Brisbane Lodging v. Webcor Builders: California Appellate Court Upholds Clause in Construction Contract Shortening Ten-Year Statute of Limitations for Latent (Hidden) Defects to Four Years

Christopher is a member of Snyder Law’s Construction Law Practice Group.

A California Court of Appeal recently held that sophisticated parties can abrogate the common law “discovery rule” and limit the ten-year statute of limitations for latent (hidden) defects to four years. The fact that parties may contract around a statute of limitations is not groundbreaking news. However, the First District Court of Appeal’s interpretation and enforcement of a standard AIA contract provision as nullifying the discovery rule and limiting the traditional ten-year limitations period for latent construction defects is.

California law generally recognizes two different time limitations for bringing a construction defect claim: (1) for patent defects (defects that are observable by reasonable inspection) a claim must be brought within four years of substantial completion; (2) for latent defects (defects that are not observable by reasonable inspection) a claim must be brought within four years of when the defect could have reasonably been or was actually discovered (the “discovery rule”), but in no event can a claim be brought more than ten years after substantial completion. Brisbane Lodging, L.P. v.
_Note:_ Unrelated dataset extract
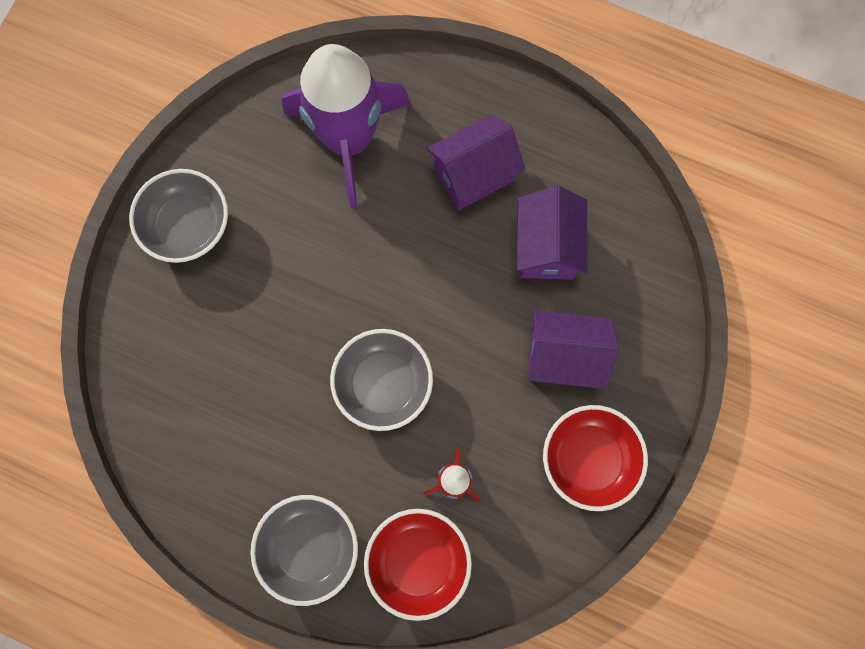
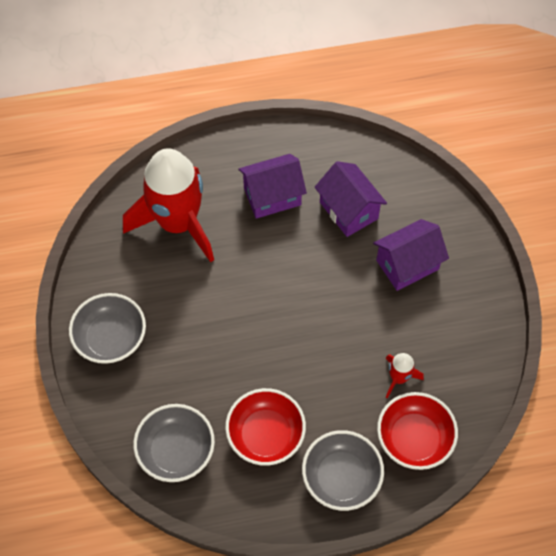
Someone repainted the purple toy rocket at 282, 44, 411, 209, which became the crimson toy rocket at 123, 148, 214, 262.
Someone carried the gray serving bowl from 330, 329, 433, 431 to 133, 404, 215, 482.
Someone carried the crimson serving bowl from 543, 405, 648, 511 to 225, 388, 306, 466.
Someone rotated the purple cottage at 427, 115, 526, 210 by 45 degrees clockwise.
Webcor Builders, Inc. (June 3, 2013) now provides authority empowering the parties to a construction contract to alter these traditional limitations periods.
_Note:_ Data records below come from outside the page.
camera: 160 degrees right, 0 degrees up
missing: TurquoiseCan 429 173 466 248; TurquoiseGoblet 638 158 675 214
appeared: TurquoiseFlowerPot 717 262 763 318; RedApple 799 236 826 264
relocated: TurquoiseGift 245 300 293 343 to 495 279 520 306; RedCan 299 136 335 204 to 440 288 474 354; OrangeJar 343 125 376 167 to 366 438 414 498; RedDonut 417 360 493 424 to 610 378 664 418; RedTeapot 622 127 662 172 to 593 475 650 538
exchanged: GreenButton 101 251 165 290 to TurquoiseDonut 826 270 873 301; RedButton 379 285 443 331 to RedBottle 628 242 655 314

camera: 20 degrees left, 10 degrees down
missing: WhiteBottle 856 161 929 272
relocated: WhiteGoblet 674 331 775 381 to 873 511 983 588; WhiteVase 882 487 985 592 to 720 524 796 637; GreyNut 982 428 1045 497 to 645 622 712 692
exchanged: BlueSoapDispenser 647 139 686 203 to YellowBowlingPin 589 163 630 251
It should be noted, however, that the power to alter a limitations period is not absolute. Public policy dictates when and how parties to a contract may limit the time to bring a claim and/or vitiate the common law discovery rule. For example, in Moreno v. Sanchez (2003) 106 Cal.App.4th 1415, unsophisticated homeowners hired a professionally licensed contractor to inspect their home, but the inspector failed to discover asbestos damage during his inspection. When the homeowners later discovered the damage they brought a claim against the inspector. The inspector relied upon a non-negotiated term in his form contract which purported to limit the time to bring claims to one year and argued that the homeowner’s claims were time-barred. The Moreno Court disagreed, holding that public policy required the application of the discovery rule to the unsophisticated homeowners’ claims.

The Brisbane Court distinguished Moreno because the parties involved, Brisbane Lodging, L.P. and Webcor Builders, Inc., were sophisticated parties and the terms of their contract were thoroughly negotiated. The Brisbane Court found no reason to interfere with the freely negotiated intentions of the parties so long as these threshold requirements were met. It would appear, then, that the Brisbane decision will primarily be relevant to the commercial and large-scale residential construction industries. Single-family homes and other projects involving unsophisticated developers will be largely unaffected.

This is not the only takeaway from the Brisbane decision, however. Brisbane‘s primary significance perhaps lies in the broad use of standard AIA contracts throughout the construction industry in California. As it stands today, most large-scale contractors use standard AIA construction contracts or some derivative thereof as a starting point in their negotiations. It is unlikely that very many of these “sophisticated” parties have given much thought to the limitations provision (Article for the 1997 contract discussed in Brisbane) before now. The construction industry in California will no doubt be rummaging through their construction contracts to reevaluate the timeliness of all active and potential claims against them.

Furthermore, it goes without saying that if you are a contractor doing work in California and you have not done so already, now is the time to make sure you have a limitations provision in all of your standard contract documents. As the Brisbane decision demonstrates, the inclusion of this one modest provision can be the difference between costly litigation and business as usual.